Dual-Objective Reinforcement Learning with Novel Hamilton-Jacobi-Bellman Formulations
William Sharpless, Dylan Hirsch, Sander Tonkens, Nikhil Shinde, Sylvia Herbert
TL;DR
The paper develops dual-objective reinforcement learning formulations grounded in Hamilton-Jacobi theory, introducing Reach-Always-Avoid (RAA) and Reach-Reach (RR) value functions and proving their Bellman decompositions into simpler subproblems. It shows that augmented MDPs—with trajectory-history tracking—are sufficient for optimality and presents DOHJ-PPO, a PPO-based algorithm that solves the decomposed value functions via coupled, on-policy learning augmented with SRBE/SRABE. The approach outperforms Lagrangian-based and existing HJ-RL baselines on safety-focused arrival and multi-target tasks, including stochastic dynamics. This work provides a practical, theoretically grounded route to balanced dual-objective control in complex RL settings, with potential extensions to richer temporal logic specifications.
Abstract
Hard constraints in reinforcement learning (RL) often degrade policy performance. Lagrangian methods offer a way to blend objectives with constraints, but require intricate reward engineering and parameter tuning. In this work, we extend recent advances that connect Hamilton-Jacobi (HJ) equations with RL to propose two novel value functions for dual-objective satisfaction. Namely, we address: 1) the Reach-Always-Avoid (RAA) problem -- of achieving distinct reward and penalty thresholds -- and 2) the Reach-Reach (RR) problem -- of achieving thresholds of two distinct rewards. In contrast with temporal logic approaches, which typically involve representing an automaton, we derive explicit, tractable Bellman forms in this context via decomposition.
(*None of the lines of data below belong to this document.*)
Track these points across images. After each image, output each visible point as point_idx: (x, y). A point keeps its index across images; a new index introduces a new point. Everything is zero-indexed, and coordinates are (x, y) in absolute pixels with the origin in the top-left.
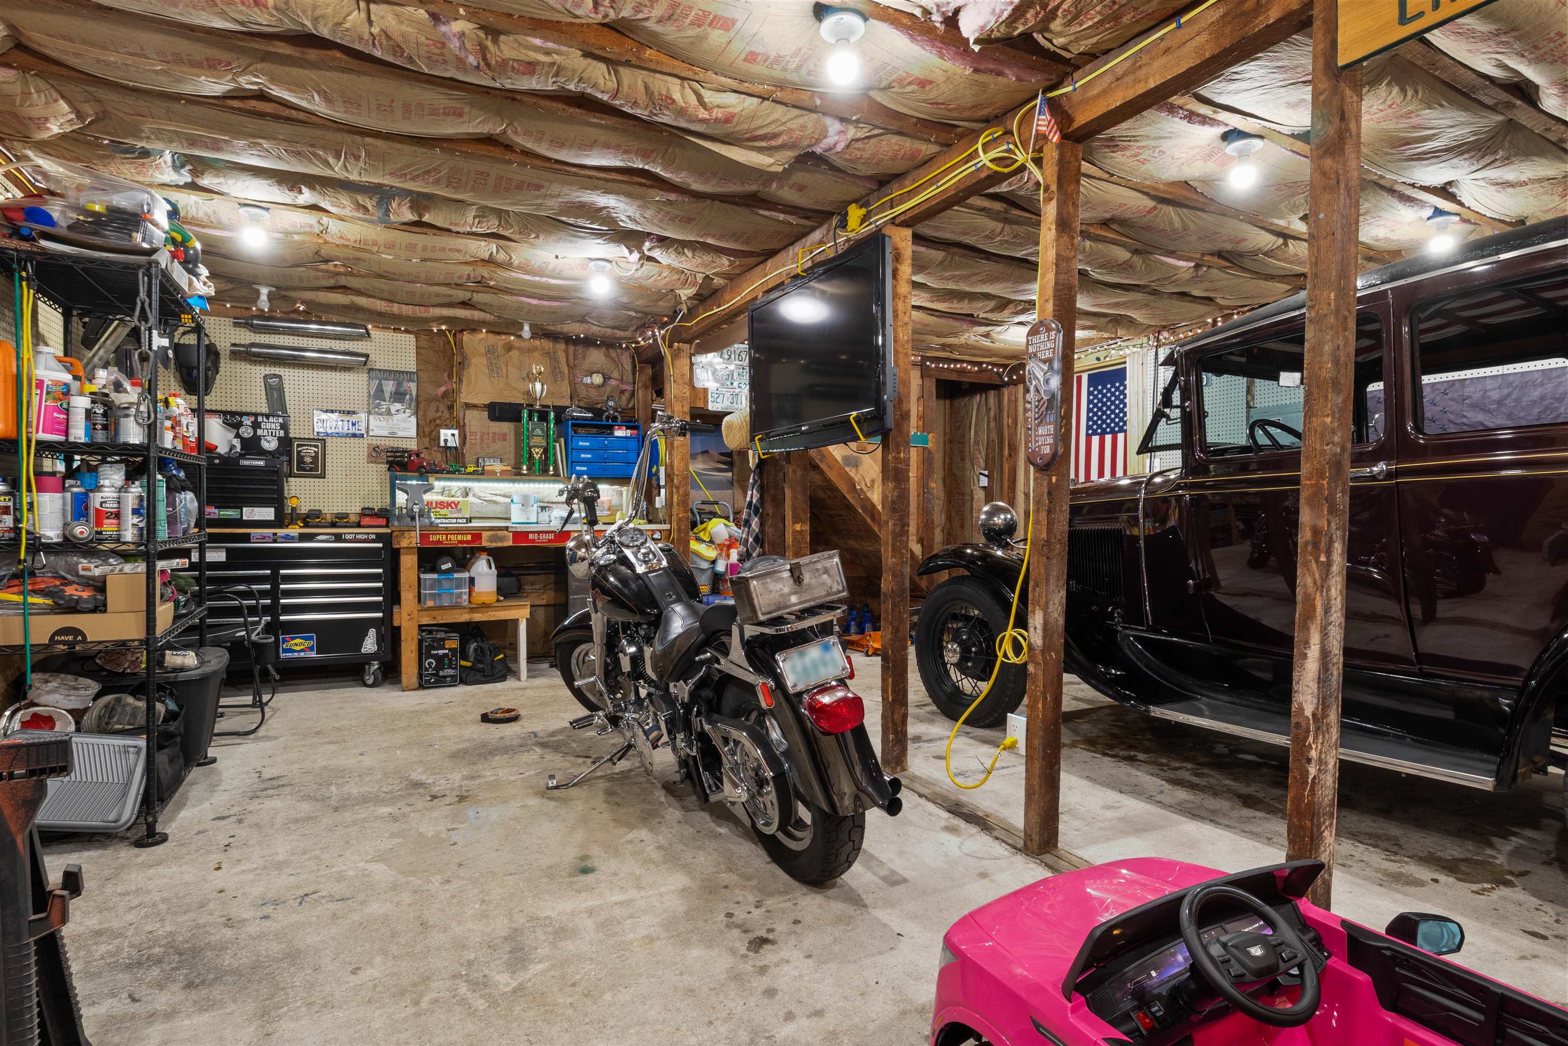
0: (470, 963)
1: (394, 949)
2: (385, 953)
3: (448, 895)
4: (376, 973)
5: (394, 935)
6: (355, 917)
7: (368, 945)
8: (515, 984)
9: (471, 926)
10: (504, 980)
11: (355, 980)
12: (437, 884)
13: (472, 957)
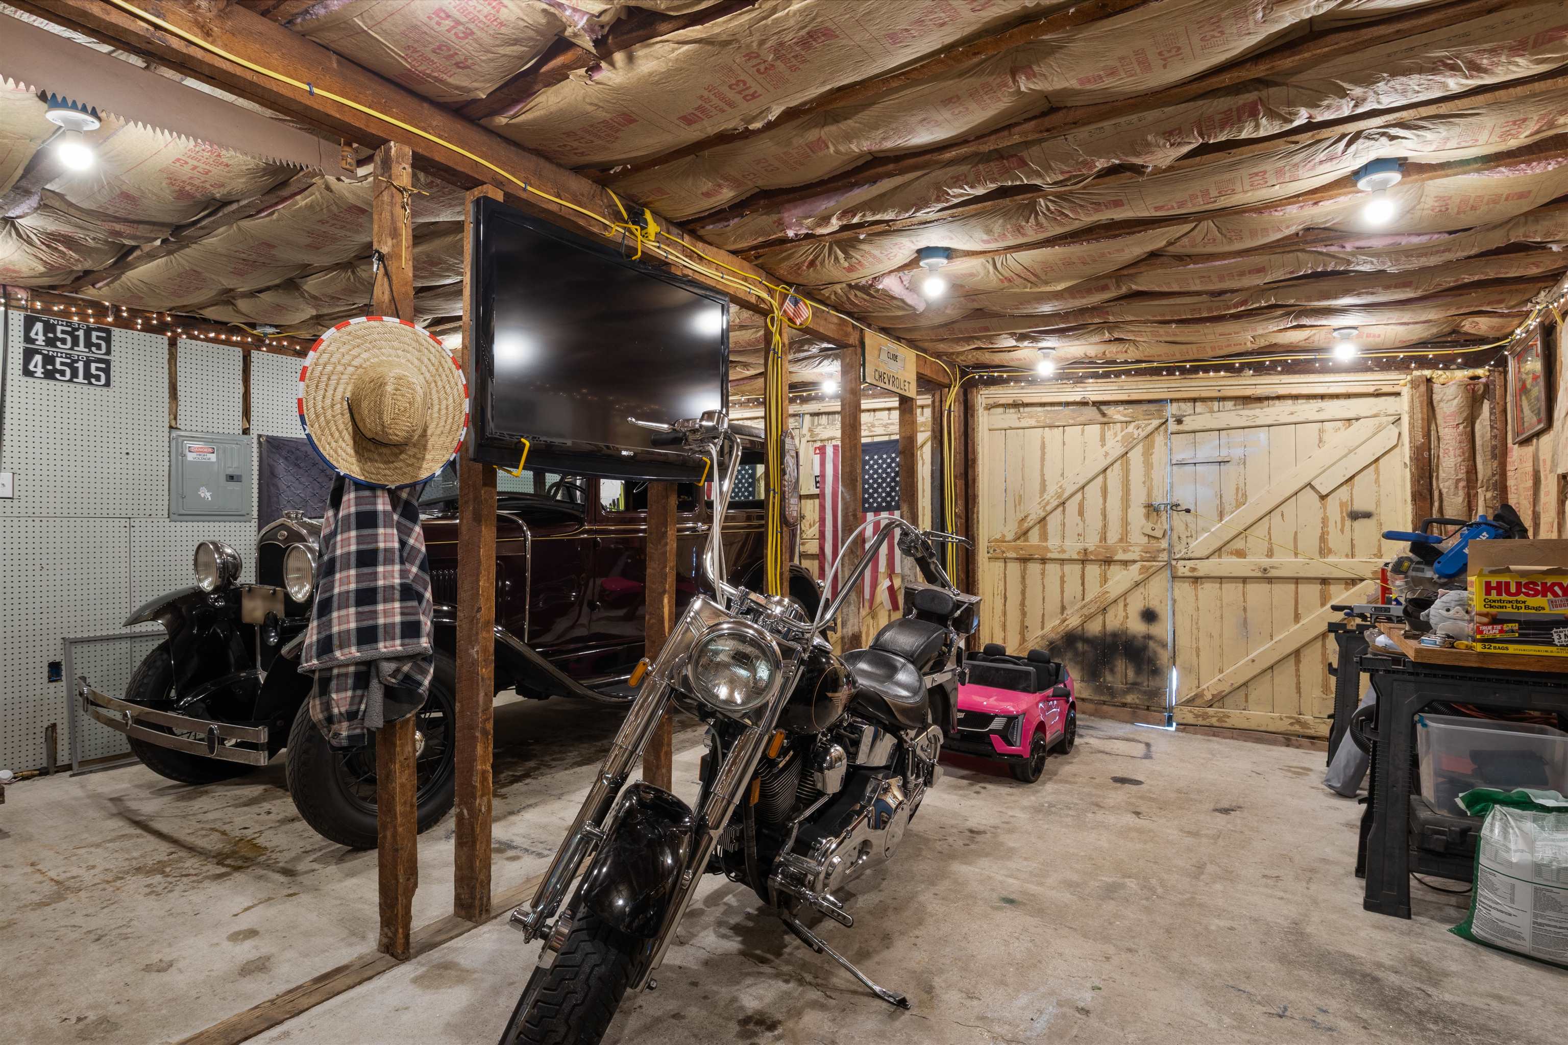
0: (1147, 899)
1: (1198, 928)
2: (1206, 928)
3: (1137, 940)
4: (1217, 921)
5: (1197, 936)
6: (1229, 966)
7: (1220, 940)
8: (1127, 880)
9: (1132, 916)
10: (1131, 884)
11: (1234, 924)
12: (1141, 953)
13: (1144, 902)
Specifically, we prove that the RAA and RR problems may be rewritten as compositions of previously studied HJ-RL problems. We leverage our analysis to propose a variation of Proximal Policy Optimization (DOHJ-PPO), and demonstrate that it produces distinct behaviors from previous approaches, outcompeting a number of baselines in success, safety and speed across a range of tasks for safe-arrival and multi-target achievement.